SUPPLIED PASSAGE:

□ □ □ □ □ □ □

We have to hold space for kids to feel their feelings by listening and being present, but then what? Here’s how we can transform moments of failure into productive opportunities for growth:
Helping kids think about how they are thinking is key. How kids think about what just happened can make the difference between a spiral of negative emotions, or an AHA moment.
Moments of failure don’t produce their full potential for learning when we personalize them and make an event or experience into a permanent character trait:
If your child has a bad outing at their first baseball game, “I’m terrible at baseball” will produce negative emotions, and point your child away from where she has agency. We can help children see the impermanence of failure, and reconnect them to a sense of choice, by repeating back to them what they’ve said, but with a slight twist:
Child: “I’m terrible at baseball.”
Parent: “You struck out 5 times and got one hit today. You can practice lining the ball up with the bat at home, and after a while you won’t strike out as much.”
Notice the parent:
Was specific in their description of what happened and tied the experience to a limited moment in time.
Emphasized what the child could do (choice).
Didn’t try to soften the blow of the feeling of failure. (“It’s okay honey, 1 for 6 isn’t that bad”)
Next time your child is feeling bad about messing up try this process:
Hold space for the emotions as they are. Don’t try to rationalize them away or “put them in context”. Kids hate that. Just stay present.
Listen to what your child is saying and pay attention for statements that tie an experience to a personal quality of themselves.
Without denying their experience, restate what happened, emphasize details and make it time bound.
Point them towards their agency and power to change. Name specific actions they could take now or in the future.
Pause and see what happens. Don’t expect anything right in the moment. Change manifests in many different ways. Remember: More is possible than is seen on the surface.

□ □ □ □ □ □ □

DATA FOR REVIEW:

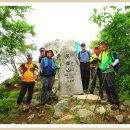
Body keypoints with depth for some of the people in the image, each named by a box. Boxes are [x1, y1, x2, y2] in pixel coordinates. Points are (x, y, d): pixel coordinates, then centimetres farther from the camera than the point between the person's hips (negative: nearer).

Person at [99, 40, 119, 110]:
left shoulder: (111, 52, -1)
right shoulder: (101, 54, 18)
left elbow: (117, 60, -10)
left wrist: (112, 65, -26)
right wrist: (100, 67, 15)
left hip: (110, 71, -7)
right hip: (103, 72, 7)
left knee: (111, 86, -16)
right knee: (106, 87, 9)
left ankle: (116, 102, -13)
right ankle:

□ □ □ □ □ □ □

REQUIRED ACTION: According to the text on helping kids through failure, what should a parent do after pointing the child toward their agency? The entries have nothing to do with the text.

SOLVED EXERCISE: Pause and see what happens, without expecting anything right in the moment.